Stop paying the JPEG tax. A self-designing storage format that adapts to your AI task —
because images are seen by algorithms, not eyes.
Image AI is everywhere — and it is expensive. The bottleneck is not the neural network; it is the data.
Every year, billions of cameras capture trillions of images. Hospitals use image AI to detect disease. Governments use it to monitor infrastructure. Farmers use it to protect crops. The benefits are immense — but so is the cost. Inference cost alone accounts for nearly 90% of AI spending at companies like Amazon and Google.
The root cause is hiding in plain sight: JPEG. Nearly all images today are stored in JPEG, a format designed in the 1990s for the human eye. It maximally compresses images so they look good to people. But during AI inference, images are "seen" by neural networks, not humans. JPEG's assumptions are wrong for AI — and the result is wasted storage, wasted bandwidth, and wasted compute.
The deeper problem is that inference time is a sum of parts: disk I/O, CPU decoding, PCIe transfer, and GPU execution all contribute. As AI models become more efficient — reducing GPU FLOPs by up to 98% — the other parts don't shrink. Inference time stays the same, because storage determines how much data must be moved and processed at every step.
Our thesis: no single storage format is sufficient. Efficient image AI requires tailoring storage to the specific dataset, model, hardware, and performance budget. The Image Calculator is our answer.
Evaluated across diverse datasets, models, and hardware —
consistently outperforming JPEG and its modern variants.
Instead of a fixed format, the Image Calculator constructs a massive design space and finds the optimal storage format for your specific AI task.
The Image Calculator is a storage-format generator. It takes your dataset, AI model, hardware, and performance budget as input and outputs the most efficient storage format for your task. Unlike JPEG — which makes one set of compromises for every problem — the Image Calculator makes different, optimal decisions for every scenario.
It works by decomposing image storage into four fundamental design primitives: subsampling (how to reduce pixels), block size (how to partition the image), DCT coefficient selection (which frequency components to keep), and quantization (how aggressively to reduce precision). Each primitive has a carefully analyzed domain, and their combinations define a design space of ~6,000 storage formats — reduced from a practically infinite space via sensitivity analysis.
The key insight: AI models need only low-frequency information. High-frequency DCT coefficients contribute little to model accuracy but consume significant storage and compute. By removing them, the Image Calculator achieves scalable image representation — smaller images that are faster to read, decode, transfer, and execute on GPU.
6,000 candidate storage formats constructed from four fundamental primitives.
Performance models using sampling, interpolation, and transfer learning — 2.7–21x faster than brute force.
Frequency-domain images scale in memory with data size — GPU time shrinks proportionally.
What-if analysis: explore time, accuracy, and storage trade-offs in real time.
What if multiple AI applications could share the same image data, each reading only what it needs? Frequency-Store makes this possible with the first column-store for images.

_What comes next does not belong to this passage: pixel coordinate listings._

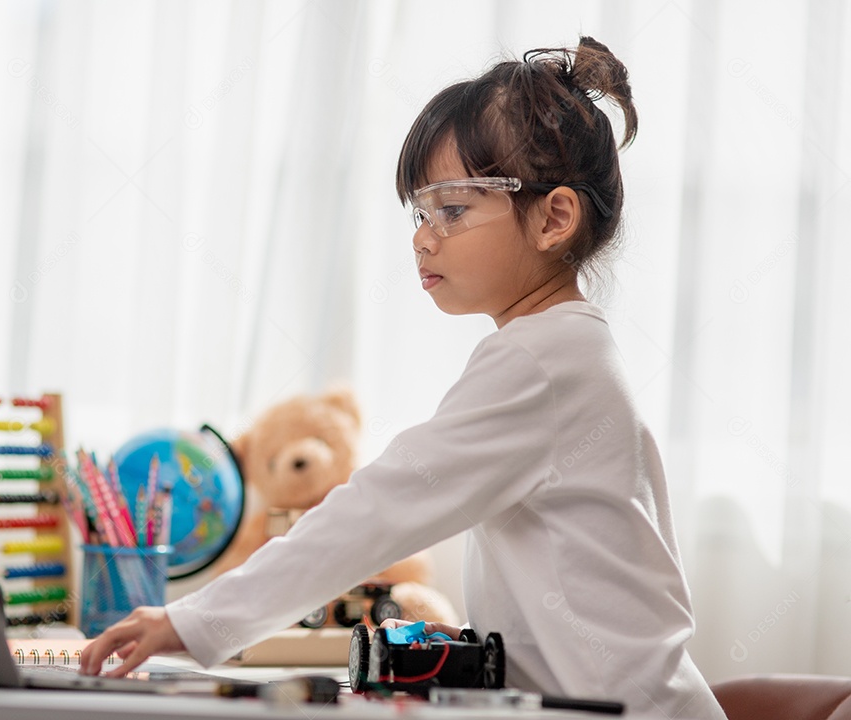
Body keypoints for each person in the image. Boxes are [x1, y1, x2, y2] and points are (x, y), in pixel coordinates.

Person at [80, 36, 727, 719]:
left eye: (452, 209)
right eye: (419, 213)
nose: (423, 236)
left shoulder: (540, 362)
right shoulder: (572, 353)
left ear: (554, 217)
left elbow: (380, 509)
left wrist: (195, 620)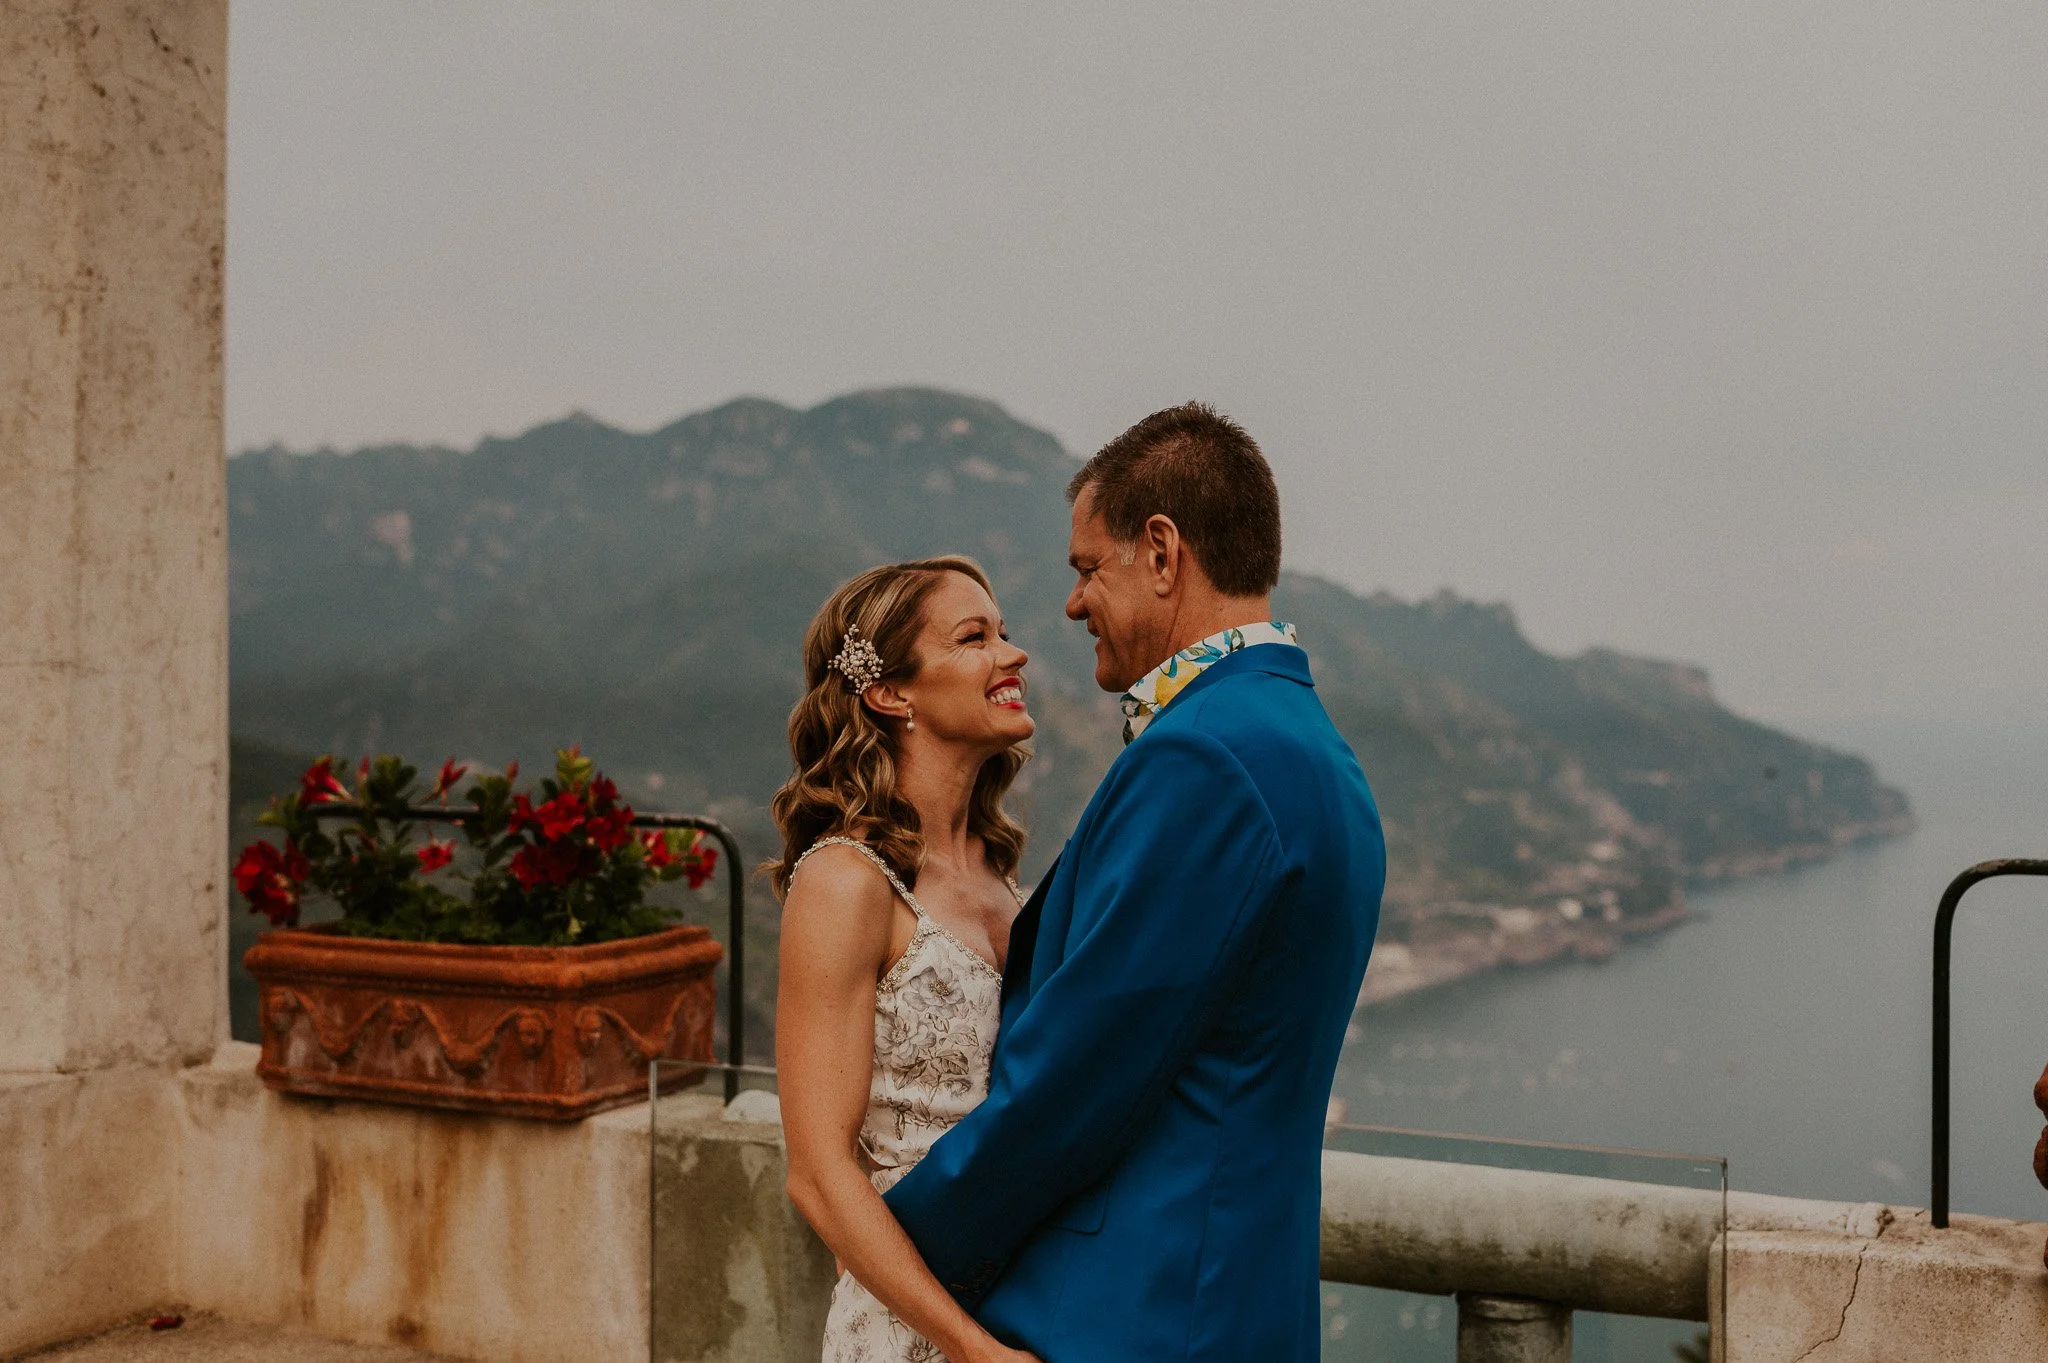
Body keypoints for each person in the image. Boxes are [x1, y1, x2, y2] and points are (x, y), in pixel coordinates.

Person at [881, 403, 1386, 1361]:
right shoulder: (1318, 753)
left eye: (1085, 568)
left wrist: (904, 1245)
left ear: (1161, 551)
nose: (1070, 606)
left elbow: (1083, 1069)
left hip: (1139, 1314)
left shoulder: (1207, 759)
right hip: (1239, 1300)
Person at [773, 556, 1045, 1363]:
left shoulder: (1001, 878)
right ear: (892, 693)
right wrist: (969, 1346)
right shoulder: (845, 882)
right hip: (915, 1330)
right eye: (975, 638)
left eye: (1005, 632)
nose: (1013, 653)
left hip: (1022, 1303)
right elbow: (818, 1173)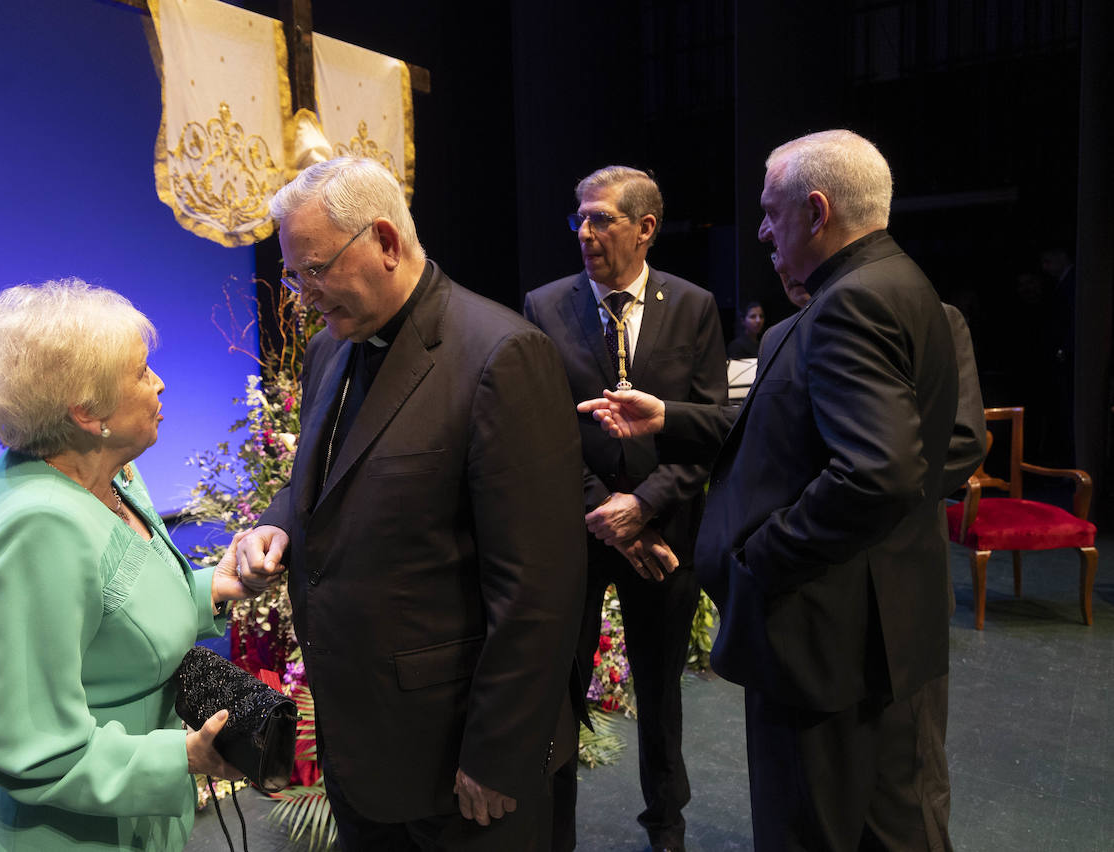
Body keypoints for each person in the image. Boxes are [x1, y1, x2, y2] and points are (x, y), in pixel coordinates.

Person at [580, 130, 961, 850]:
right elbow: (795, 437)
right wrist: (670, 417)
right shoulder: (901, 285)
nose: (760, 230)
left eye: (769, 211)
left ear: (816, 211)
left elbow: (877, 473)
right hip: (874, 631)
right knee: (891, 825)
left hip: (823, 639)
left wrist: (761, 557)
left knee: (810, 830)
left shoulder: (851, 305)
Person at [230, 157, 586, 850]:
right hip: (366, 749)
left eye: (315, 269)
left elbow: (538, 588)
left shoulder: (502, 356)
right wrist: (274, 526)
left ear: (386, 243)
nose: (302, 294)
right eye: (294, 275)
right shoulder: (332, 350)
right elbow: (329, 475)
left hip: (462, 760)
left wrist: (498, 754)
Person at [0, 280, 269, 851]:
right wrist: (184, 755)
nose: (159, 382)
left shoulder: (105, 476)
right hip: (59, 832)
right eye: (141, 372)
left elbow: (112, 607)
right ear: (87, 412)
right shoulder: (35, 529)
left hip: (119, 812)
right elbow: (30, 747)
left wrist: (209, 588)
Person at [523, 165, 726, 851]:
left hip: (663, 531)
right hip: (576, 534)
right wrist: (605, 508)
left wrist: (644, 505)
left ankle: (666, 828)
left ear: (645, 229)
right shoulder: (544, 308)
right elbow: (539, 429)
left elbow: (708, 429)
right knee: (560, 696)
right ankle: (555, 835)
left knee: (661, 692)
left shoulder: (694, 307)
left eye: (600, 218)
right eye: (578, 218)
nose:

Images stored column-by-column by frequency component, not file-by-file.
A family of storage formats where every format is a subset of a richer one — share data across apps.
Over 95% of inference cost is data movement. Read only the columns you need.
Image frequency coefficients have varying distributions — store each column with the right data width.
Today's image storage is designed for a single user reading a single file. But modern AI deployments run many applications simultaneously over the same data, each with different resource budgets and accuracy requirements. Frequency-Store is the first storage system built for this reality.
The core idea: images are broken into frequency components (columns) and stored column-by-column rather than file-by-file. An application that needs only low-frequency data reads just those columns — skipping everything else. Two applications with different accuracy budgets automatically share the columns they have in common. This eliminates redundant data movement, which accounts for over 95% of image AI inference cost on networked storage.
Frequency-Store introduces shareable storage formats: a family of formats where each is a strict subset of the next, ordered by frequency content. Any format can be derived from the richest available copy — no duplication required. Combined with multimodal columnar encoding (different bit widths for different frequency ranges), Frequency-Store achieves up to 11x speedup and 2.2x better compression versus state-of-the-art storage.